- **Required action**
For the records below, print the lines from the line with "X605200Y480200D03*" through the line with "X262400Y150000D03*" exactly as written; include both end lines and exclude the rest.

══ Provided entries

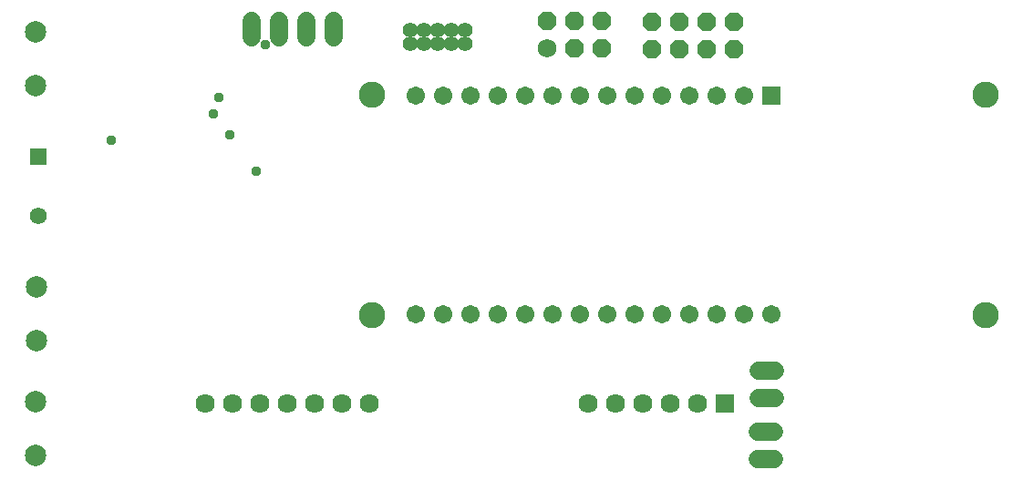
<source format=gbr>
G04 EAGLE Gerber RS-274X export*
G75*
%MOMM*%
%FSLAX34Y34*%
%LPD*%
%INSoldermask Bottom*%
%IPPOS*%
%AMOC8*
5,1,8,0,0,1.08239X$1,22.5*%
G01*
%ADD10C,1.727200*%
%ADD11P,1.869504X8X22.500000*%
%ADD12P,1.869504X8X202.500000*%
%ADD13C,1.727200*%
%ADD14R,1.711200X1.711200*%
%ADD15C,1.711200*%
%ADD16C,2.453200*%
%ADD17C,1.793200*%
%ADD18R,1.793200X1.793200*%
%ADD19C,1.993900*%
%ADD20C,1.422400*%
%ADD21R,1.574800X1.574800*%
%ADD22C,1.574800*%
%ADD23C,0.959600*%


D10*
X579800Y480200D03*
D11*
X605200Y480200D03*
X630600Y480200D03*
X579800Y505600D03*
X605200Y505600D03*
X630600Y505600D03*
D12*
X753400Y505190D03*
X728000Y505190D03*
X702600Y505190D03*
X677200Y505190D03*
X753400Y479790D03*
X728000Y479790D03*
X702600Y479790D03*
X677200Y479790D03*
D13*
X305530Y490460D02*
X305530Y505700D01*
X330930Y505700D02*
X330930Y490460D01*
X356330Y490460D02*
X356330Y505700D01*
X381730Y505700D02*
X381730Y490460D01*
D14*
X788652Y436600D03*
D15*
X763252Y436600D03*
X737852Y436600D03*
X712452Y436600D03*
X687052Y436600D03*
X661652Y436600D03*
X636252Y436600D03*
X610852Y436600D03*
X585452Y436600D03*
X560052Y436600D03*
X534652Y436600D03*
X509252Y436600D03*
X483852Y436600D03*
X458452Y436600D03*
X458452Y233400D03*
X483852Y233400D03*
X509252Y233400D03*
X534652Y233400D03*
X560052Y233400D03*
X585452Y233400D03*
X610852Y233400D03*
X636252Y233400D03*
X661652Y233400D03*
X687052Y233400D03*
X712452Y233400D03*
X737852Y233400D03*
X763252Y233400D03*
X788652Y233400D03*
D16*
X987500Y437500D03*
X987500Y232500D03*
X417500Y232500D03*
X417500Y437500D03*
D17*
X262400Y150000D03*
X287800Y150000D03*
X313200Y150000D03*
X338600Y150000D03*
X364000Y150000D03*
X389400Y150000D03*
X414800Y150000D03*
X643400Y150000D03*
X618000Y150000D03*
X668800Y150000D03*
X694200Y150000D03*
X719600Y150000D03*
D18*
X745000Y150000D03*
D19*
X106110Y258730D03*
X106110Y208692D03*
X105430Y152420D03*
X105430Y102382D03*
X104710Y495600D03*
X104710Y445562D03*
D20*
X503810Y497490D03*
X503810Y484790D03*
X491110Y497490D03*
X491110Y484790D03*
X478410Y497490D03*
X478410Y484790D03*
X465710Y497490D03*
X465710Y484790D03*
X453010Y497490D03*
X453010Y484790D03*
D13*
X776330Y155460D02*
X791570Y155460D01*
X791570Y180860D02*
X776330Y180860D01*
X776110Y123890D02*
X791350Y123890D01*
X791350Y98490D02*
X776110Y98490D01*
D21*
X107300Y379840D03*
D22*
X107300Y324722D03*
D23*
X318750Y483750D03*
X285750Y400050D03*
X310000Y366250D03*
X269837Y420000D03*
X275296Y434704D03*
X175000Y395000D03*
M02*

</source>
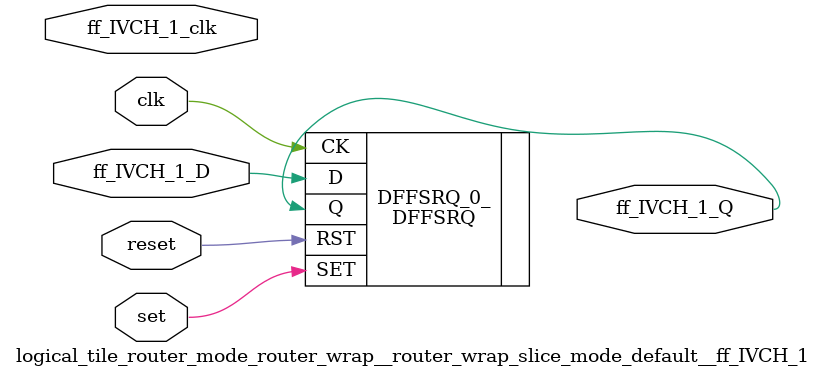
<source format=v>
`default_nettype none

module logical_tile_router_mode_router_wrap__router_wrap_slice_mode_default__ff_IVCH_1(set,
                                                                                       reset,
                                                                                       clk,
                                                                                       ff_IVCH_1_D,
                                                                                       ff_IVCH_1_Q,
                                                                                       ff_IVCH_1_clk);
//----- GLOBAL PORTS -----
input [0:0] set;
//----- GLOBAL PORTS -----
input [0:0] reset;
//----- GLOBAL PORTS -----
input [0:0] clk;
//----- INPUT PORTS -----
input [0:0] ff_IVCH_1_D;
//----- OUTPUT PORTS -----
output [0:0] ff_IVCH_1_Q;
//----- CLOCK PORTS -----
input [0:0] ff_IVCH_1_clk;

//----- BEGIN wire-connection ports -----
wire [0:0] ff_IVCH_1_D;
wire [0:0] ff_IVCH_1_Q;
wire [0:0] ff_IVCH_1_clk;
//----- END wire-connection ports -----


//----- BEGIN Registered ports -----
//----- END Registered ports -----



// ----- BEGIN Local short connections -----
// ----- END Local short connections -----
// ----- BEGIN Local output short connections -----
// ----- END Local output short connections -----

	DFFSRQ DFFSRQ_0_ (
		.SET(set),
		.RST(reset),
		.CK(clk),
		.D(ff_IVCH_1_D),
		.Q(ff_IVCH_1_Q));

endmodule
// ----- END Verilog module for logical_tile_router_mode_router_wrap__router_wrap_slice_mode_default__ff_IVCH_1 -----

//----- Default net type -----
`default_nettype wire




</source>
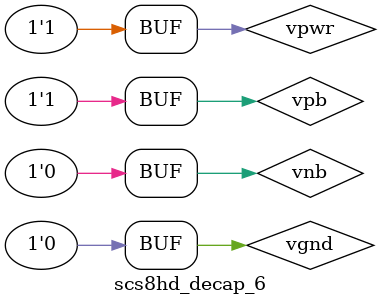
<source format=v>


`celldefine
`timescale 1ns / 1ps



module scs8hd_decap_6  (

`ifdef SC_USE_PG_PIN
input vpwr,
input vgnd,
input vpb,
input vnb
`endif

);

`ifdef functional
`else
`ifdef SC_USE_PG_PIN
`else
supply1 vpwr;
supply0 vgnd;
supply1 vpb;
supply0 vnb;
`endif
`endif


endmodule
`endcelldefine

</source>
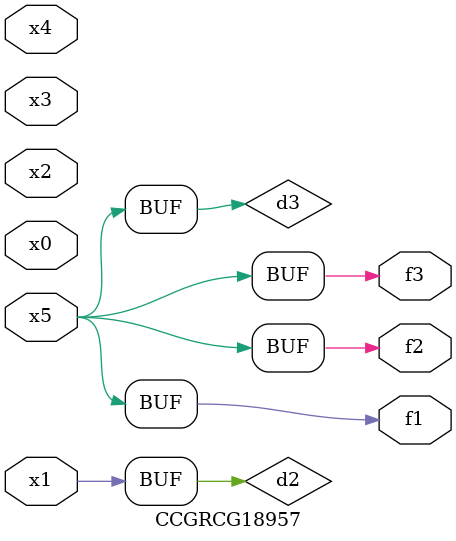
<source format=v>
module CCGRCG18957(
	input x0, x1, x2, x3, x4, x5,
	output f1, f2, f3
);

	wire d1, d2, d3;

	not (d1, x5);
	or (d2, x1);
	xnor (d3, d1);
	assign f1 = d3;
	assign f2 = d3;
	assign f3 = d3;
endmodule

</source>
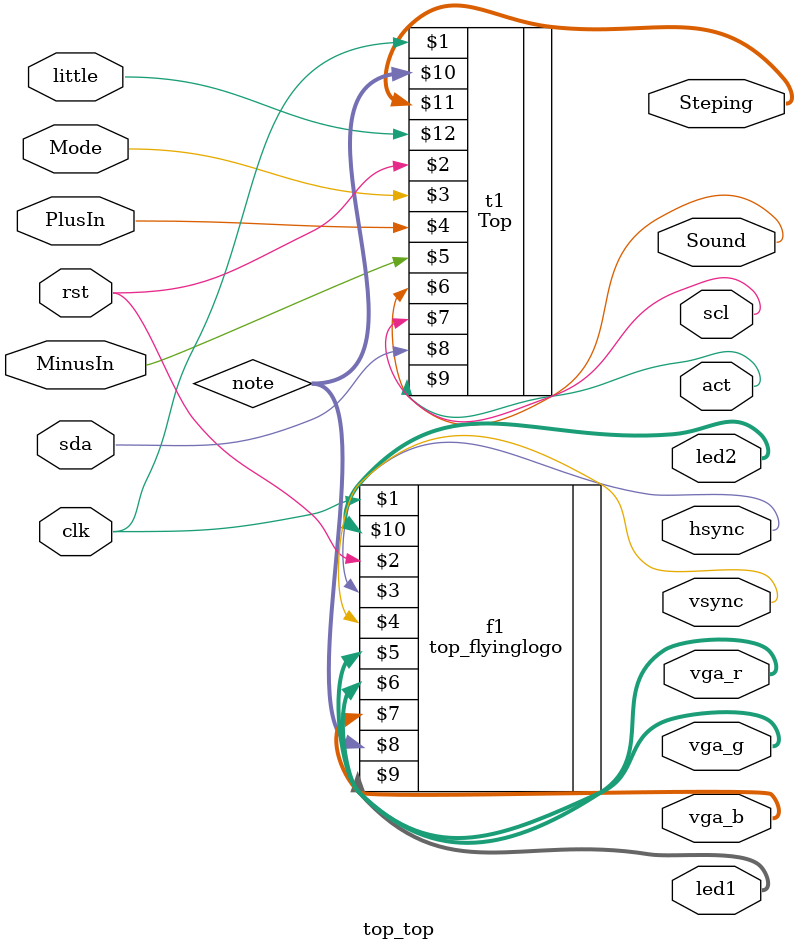
<source format=v>
`timescale 1ns / 1ps


module top_top(
    input clk,
    input rst, 
    output hsync, 
    output vsync, 
    output [3:0]vga_r, 
    output [3:0]vga_g, 
    output [3:0]vga_b,
    output [1:0]led1,
    output [1:0]led2, 
    input Mode,
    input PlusIn,
    input MinusIn,
    output Sound,
    output scl,
    inout sda,
    output act,
    output [2:0] Steping,
    input little
    );
    wire [7:0]note;
    Top t1(clk,rst,Mode,PlusIn,MinusIn,Sound,scl,sda,act, note,Steping,little);
    
    top_flyinglogo f1(clk, rst, hsync, vsync, vga_r, vga_g, vga_b, note,led1,led2);
    
endmodule

</source>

════

- **Reply to the exercise**
X605200Y480200D03*
X630600Y480200D03*
X579800Y505600D03*
X605200Y505600D03*
X630600Y505600D03*
D12*
X753400Y505190D03*
X728000Y505190D03*
X702600Y505190D03*
X677200Y505190D03*
X753400Y479790D03*
X728000Y479790D03*
X702600Y479790D03*
X677200Y479790D03*
D13*
X305530Y490460D02*
X305530Y505700D01*
X330930Y505700D02*
X330930Y490460D01*
X356330Y490460D02*
X356330Y505700D01*
X381730Y505700D02*
X381730Y490460D01*
D14*
X788652Y436600D03*
D15*
X763252Y436600D03*
X737852Y436600D03*
X712452Y436600D03*
X687052Y436600D03*
X661652Y436600D03*
X636252Y436600D03*
X610852Y436600D03*
X585452Y436600D03*
X560052Y436600D03*
X534652Y436600D03*
X509252Y436600D03*
X483852Y436600D03*
X458452Y436600D03*
X458452Y233400D03*
X483852Y233400D03*
X509252Y233400D03*
X534652Y233400D03*
X560052Y233400D03*
X585452Y233400D03*
X610852Y233400D03*
X636252Y233400D03*
X661652Y233400D03*
X687052Y233400D03*
X712452Y233400D03*
X737852Y233400D03*
X763252Y233400D03*
X788652Y233400D03*
D16*
X987500Y437500D03*
X987500Y232500D03*
X417500Y232500D03*
X417500Y437500D03*
D17*
X262400Y150000D03*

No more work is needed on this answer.